750 nm direct emitting MECSELs and VECSELs towards isotope separation applications for nuclear medicine

A vertical-external-cavity surface emitting lasers (VECSEL) is a versatile laser type, which can deliver high-power, high-quality beam in an extremely broad wavelength range, from UV to mid-IR. VECSELs have been proven as eligible and reliable light sources meeting the strict requirements of applications in the atomic and molecular (AMO) physics. A recently invented method of magnetically activated and guided isotope separation (MAGIS) is a key solution for resolving the worldwide long-term radioisotope shortage in nuclear medicine. For each of the about 150 isotopes the MAGIS method can separate, it relies on one certain laser light source. A 750 nm VECSEL can be used for producing Technetium-99m radioisotope, which is considered to be the most common radioisotope and used in tens of millions diagnostic procedures annually.

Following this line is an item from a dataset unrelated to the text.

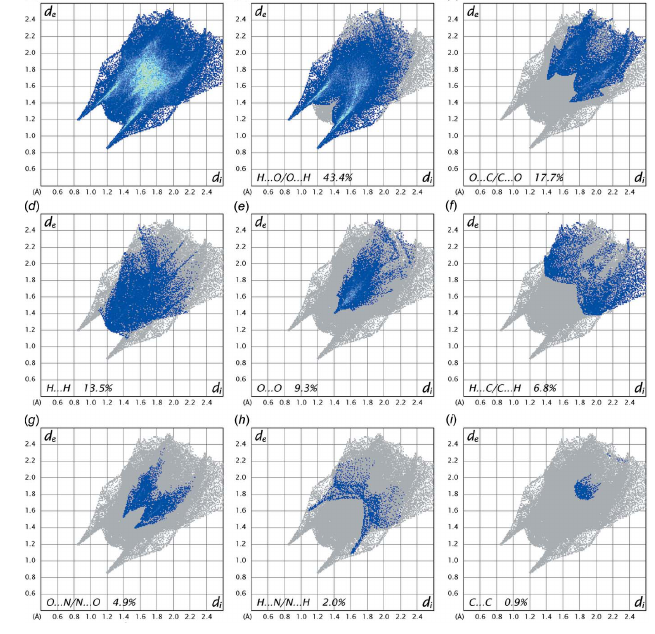
Figure 4 Full two-dimensional fingerprint plots for the title compound, showing all interactions ( a ), and delineated into ( b ) H (cid:2)(cid:2)(cid:2) O/O (cid:2)(cid:2)(cid:2) H, ( c ) O (cid:2)(cid:2)(cid:2) C/C (cid:2)(cid:2)(cid:2) O, ( d ) H (cid:2)(cid:2)(cid:2) H, ( e ) O (cid:2)(cid:2)(cid:2) O, ( f ) H (cid:2)(cid:2)(cid:2) C/C (cid:2)(cid:2)(cid:2) H, ( g ) O (cid:2)(cid:2)(cid:2) N/N (cid:2)(cid:2)(cid:2) O, ( h ) H (cid:2)(cid:2)(cid:2) N/ N (cid:2)(cid:2)(cid:2) H and ( i ) C (cid:2)(cid:2)(cid:2) C interactions. The d i and d e values are the closest internal and external distances (in A˚ ) from a given point on the Hirshfeld surface.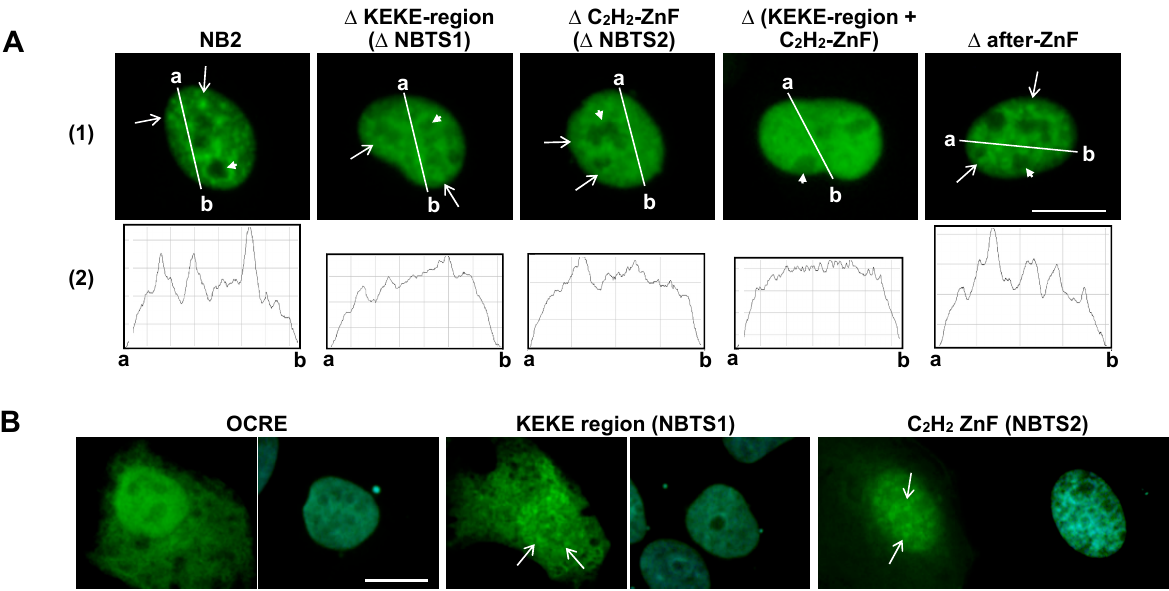
Figure 5. Verification of NBTSs. ( A ) NB-localization of NB2 and its mutants. (1) The KEKE region (aa 524–598), the C 2 H 2 ZnF region (aa 685–703), both the KEKE and C 2 H 2 ZnF regions, or the after-ZnF region (aa 711–742) was deleted from pNB2/EGFP-C3, and constructs were expressed in ARL cells. Green: EGFP. Some S1-1 NBs and nucleoli are indicated by arrows and arrowheads, respectively. (2) Analysis by ImageJ Plot Profile. Nuclear distribution of NB2 and its mutants in the images in (1) was analyzed along indicated lines, drawn to traverse extra-nucleolar nucleoplasm. ( B ) Verification of NB-targeting activity of the KEKE region (NBTS1) and C 2 H 2 ZnF (NBTS2). Sequences encoding the KEKE region (aa 529–590), the C 2 H 2 ZnF (aa 676–711), and the control OCRE region (aa 475–533) were PCR-amplified, ligated to the FLAG-tag in p3xFLAG-Myc-CMV-24, and expressed in ARL cells. Cells were stained with an antibody against FLAG (green), and nuclei were counterstained with 4’,6-diamidino-2-phenylindole (blue). Scale bar: 10 µ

Typical required power level for the VECSEL’s applications in the AMO and nuclear medicine lies in the multi-watt range. Conventional VECSELs are capable of delivering tens of watts. However, visible wavelength VECSELs suffer from a heat excess in the active region due to the pump light absorption in the DBR, which challenges achieving laser operation. The novel concept of a semiconductor membrane-external-cavity surface-emitting laser (MECSEL) is a promising solution overcoming the heat excess problem at the challenging visible wavelengths and allows further power scaling. Strategies to create gain structures for VECSELs and MECSELs aiming on direct laser emission at 750 nm will be presented.